*** Material

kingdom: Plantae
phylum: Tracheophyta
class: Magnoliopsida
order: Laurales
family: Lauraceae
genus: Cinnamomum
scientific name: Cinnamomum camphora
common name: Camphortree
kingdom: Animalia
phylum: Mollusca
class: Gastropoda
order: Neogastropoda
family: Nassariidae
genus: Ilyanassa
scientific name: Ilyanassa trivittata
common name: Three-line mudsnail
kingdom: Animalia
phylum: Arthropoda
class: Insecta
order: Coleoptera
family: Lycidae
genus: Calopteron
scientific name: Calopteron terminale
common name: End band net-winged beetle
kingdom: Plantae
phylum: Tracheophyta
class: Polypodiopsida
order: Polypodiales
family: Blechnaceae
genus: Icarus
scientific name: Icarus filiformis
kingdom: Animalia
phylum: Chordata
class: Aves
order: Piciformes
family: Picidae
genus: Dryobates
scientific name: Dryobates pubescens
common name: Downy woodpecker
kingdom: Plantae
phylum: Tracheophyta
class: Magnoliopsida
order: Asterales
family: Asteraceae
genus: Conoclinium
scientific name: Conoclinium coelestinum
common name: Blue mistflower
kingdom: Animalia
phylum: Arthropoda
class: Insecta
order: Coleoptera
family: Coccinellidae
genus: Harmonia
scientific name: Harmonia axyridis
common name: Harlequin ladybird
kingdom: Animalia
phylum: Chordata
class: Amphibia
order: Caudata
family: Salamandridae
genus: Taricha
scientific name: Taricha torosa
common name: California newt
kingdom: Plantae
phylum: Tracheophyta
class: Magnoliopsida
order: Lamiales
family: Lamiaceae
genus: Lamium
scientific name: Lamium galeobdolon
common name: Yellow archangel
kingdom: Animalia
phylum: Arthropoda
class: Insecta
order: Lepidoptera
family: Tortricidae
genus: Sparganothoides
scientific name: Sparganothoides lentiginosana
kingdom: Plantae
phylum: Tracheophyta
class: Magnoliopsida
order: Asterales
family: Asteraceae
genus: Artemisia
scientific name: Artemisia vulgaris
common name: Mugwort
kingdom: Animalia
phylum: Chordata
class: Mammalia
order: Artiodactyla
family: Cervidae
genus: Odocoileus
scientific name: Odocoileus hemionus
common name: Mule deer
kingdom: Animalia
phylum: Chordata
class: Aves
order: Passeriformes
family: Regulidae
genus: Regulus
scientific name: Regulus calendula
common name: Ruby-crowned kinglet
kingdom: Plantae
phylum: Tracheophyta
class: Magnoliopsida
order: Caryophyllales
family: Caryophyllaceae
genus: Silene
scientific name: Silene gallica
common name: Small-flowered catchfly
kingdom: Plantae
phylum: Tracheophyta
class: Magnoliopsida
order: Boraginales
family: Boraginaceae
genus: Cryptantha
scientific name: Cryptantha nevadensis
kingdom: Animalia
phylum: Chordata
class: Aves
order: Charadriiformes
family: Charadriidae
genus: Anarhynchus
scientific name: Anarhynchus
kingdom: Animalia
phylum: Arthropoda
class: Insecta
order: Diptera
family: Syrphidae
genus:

******

#### Stated problem
Convert the listing from the line containing "order: Lepidoptera" through its final line into a JSON list of strings, with one string per line and no blank lines.

#### The answer
[
  "order: Lepidoptera",
  "family: Tortricidae",
  "genus: Sparganothoides",
  "scientific name: Sparganothoides lentiginosana",
  "kingdom: Plantae",
  "phylum: Tracheophyta",
  "class: Magnoliopsida",
  "order: Asterales",
  "family: Asteraceae",
  "genus: Artemisia",
  "scientific name: Artemisia vulgaris",
  "common name: Mugwort",
  "kingdom: Animalia",
  "phylum: Chordata",
  "class: Mammalia",
  "order: Artiodactyla",
  "family: Cervidae",
  "genus: Odocoileus",
  "scientific name: Odocoileus hemionus",
  "common name: Mule deer",
  "kingdom: Animalia",
  "phylum: Chordata",
  "class: Aves",
  "order: Passeriformes",
  "family: Regulidae",
  "genus: Regulus",
  "scientific name: Regulus calendula",
  "common name: Ruby-crowned kinglet",
  "kingdom: Plantae",
  "phylum: Tracheophyta",
  "class: Magnoliopsida",
  "order: Caryophyllales",
  "family: Caryophyllaceae",
  "genus: Silene",
  "scientific name: Silene gallica",
  "common name: Small-flowered catchfly",
  "kingdom: Plantae",
  "phylum: Tracheophyta",
  "class: Magnoliopsida",
  "order: Boraginales",
  "family: Boraginaceae",
  "genus: Cryptantha",
  "scientific name: Cryptantha nevadensis",
  "kingdom: Animalia",
  "phylum: Chordata",
  "class: Aves",
  "order: Charadriiformes",
  "family: Charadriidae",
  "genus: Anarhynchus",
  "scientific name: Anarhynchus",
  "kingdom: Animalia",
  "phylum: Arthropoda",
  "class: Insecta",
  "order: Diptera",
  "family: Syrphidae",
  "genus:"
]